The aria was first performed by the soprano Rosina Storchio at the premiere of Madama Butterfly on 17 February 1904 at the Teatro alla Scala in Milan. In the revised version of the opera (28 May 1904 at the Teatro Grande, in Brescia) it was sung by the Ukrainian soprano Solomiya Krushelnytska. During the early recording era, soprano Agnes Kimball achieved popularity in the United States with her English language recording of the aria under the title "Some day he'll come" which was released by the Victor Talking Machine Company in 1910.

Deanna Durbin performed the English translation of the aria in the 1939 musical film First Love.

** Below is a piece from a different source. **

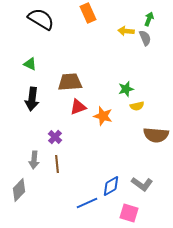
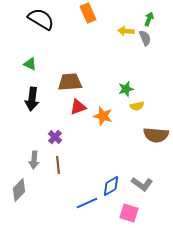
brown line: moved 1 px right, 1 px down
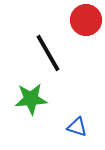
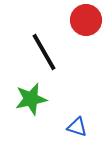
black line: moved 4 px left, 1 px up
green star: rotated 8 degrees counterclockwise
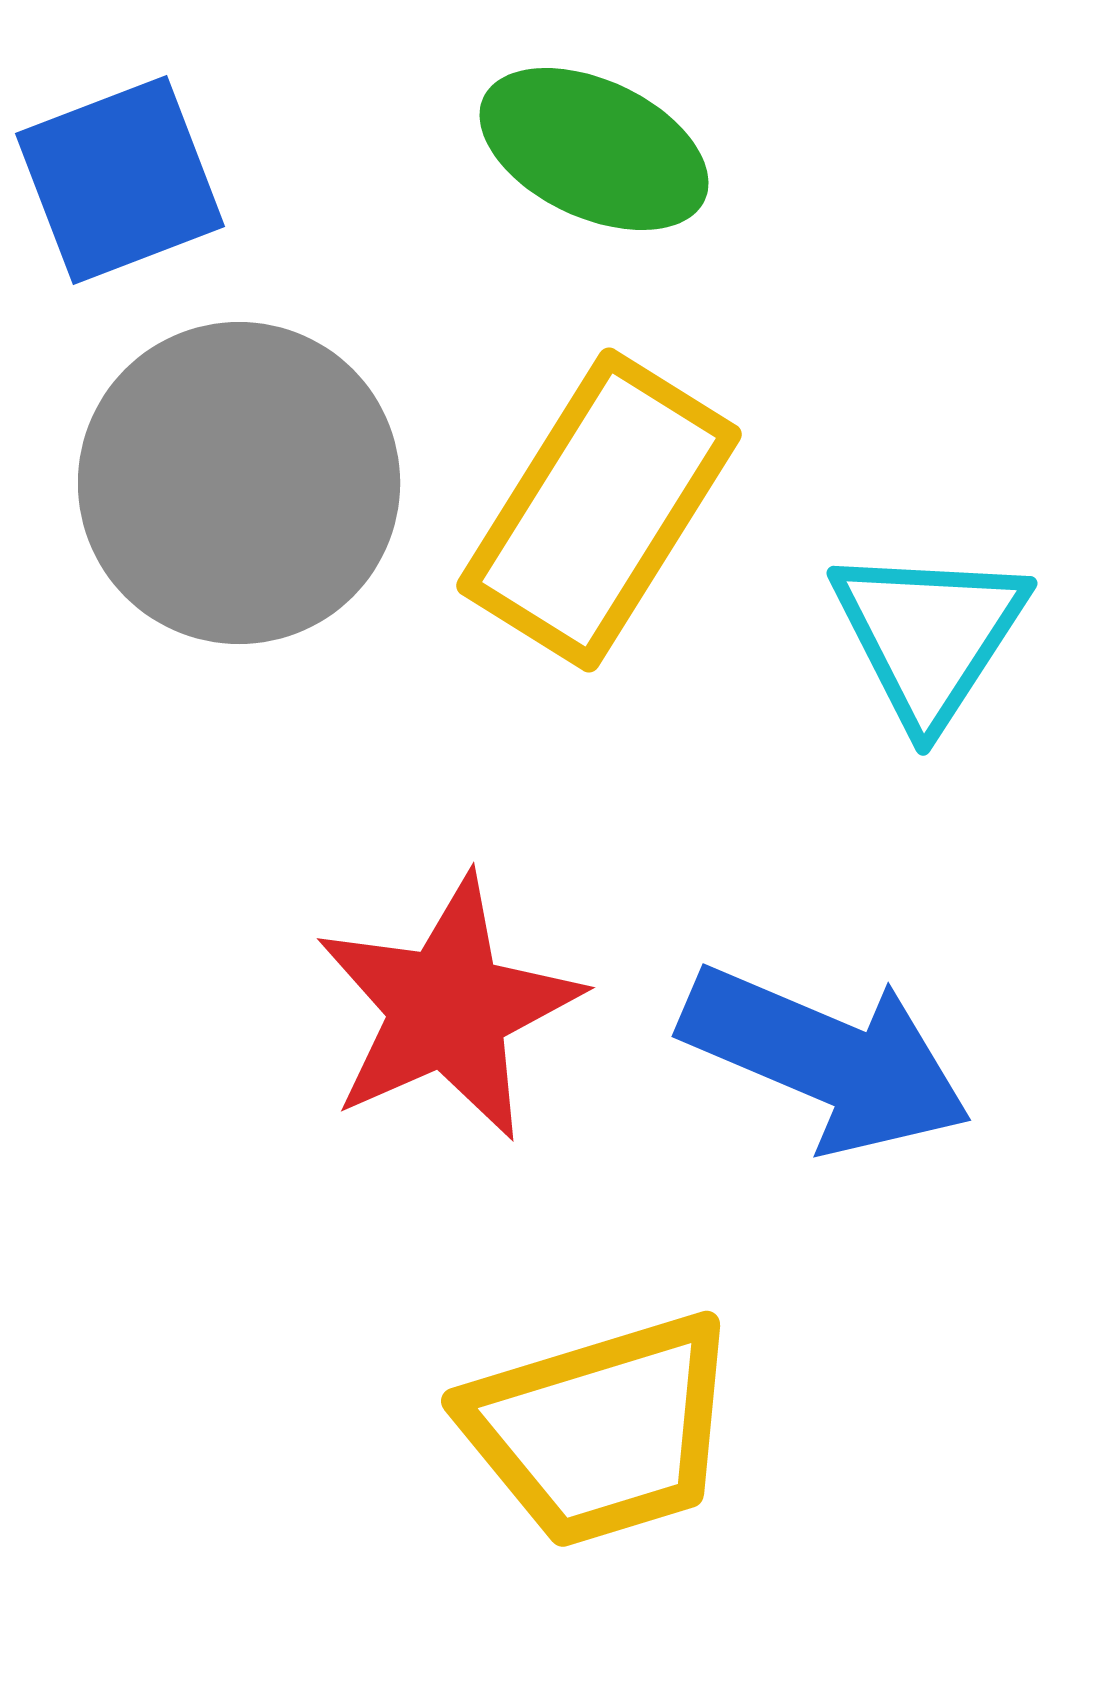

In 1984, the pop musician Malcolm McLaren adapted the aria for his single "Madam Butterfly (Un bel dì, vedremo)", a synth-pop remix of opera and 1980s R&B. The song, which appeared on McLaren's album Fans, reached No. 13 in the UK Singles Chart.

==Lyrics==

"Un bel dì, vedremo" occurs in act 2 in both the original and the revised versions of the opera. This Italian text is taken from the first version of the libretto, published by Ricordi in 1904.

|
Un bel dì, vedremo levarsi un fil di fumo sull'estremo confin del mare. E poi la nave appare. Poi la nave bianca entra nel porto, romba il suo saluto. Vedi? È venuto! Io non gli scendo incontro. Io no. Mi metto là sul ciglio del colle e aspetto, e aspetto gran tempo e non mi pesa la lunga attesa. E ... uscito dalla folla cittadina un uomo, un picciol punto s'avvia per la collina. Chi sarà? Chi sarà? E come sarà giunto che dirà? Che dirà? Chiamerà "Butterfly" dalla lontana. Io senza dar risposta me ne starò nascosta un po' per celia ... e un po' per non morire al primo incontro, ed egli alquanto in pena chiamerà, chiamerà: "Piccina mogliettina, olezzo di verbena," i nomi che mi dava al suo venire. (a Suzuki) Tutto questo avverrà, te lo prometto. Tienti la tua paura - io con sicura fede l'aspetto.
 |
One fine day we'll notice a thread of smoke arising on the sea, in the far horizon, and then the ship appearing; then the trim white vessel glides into the harbour, thunders forth her cannon. See you? Now he is coming! I do not go to meet him. Not I. I stay upon the brow of the hillock, and wait there, and wait for a long time, but never weary of the long waiting. From out the crowded city there is coming a man, a little speck in the distance, climbing the hillock. Can you guess who it is? And when he's reached the summit, can you guess what he'll say? He will call: "Butterfly" from the distance. I, without answ'ring, hold myself quietly conceal'd. A bit to tease him and a bit so as to not die at our first meeting; and then, a little troubled, he will call, he will call: "Dear baby wife of mine, dear little orange blossom!" The names he used to call me when he came here. (to Suzuki) This will all come to pass, as I tell you. Banish your idle fears, for he will return, I know it.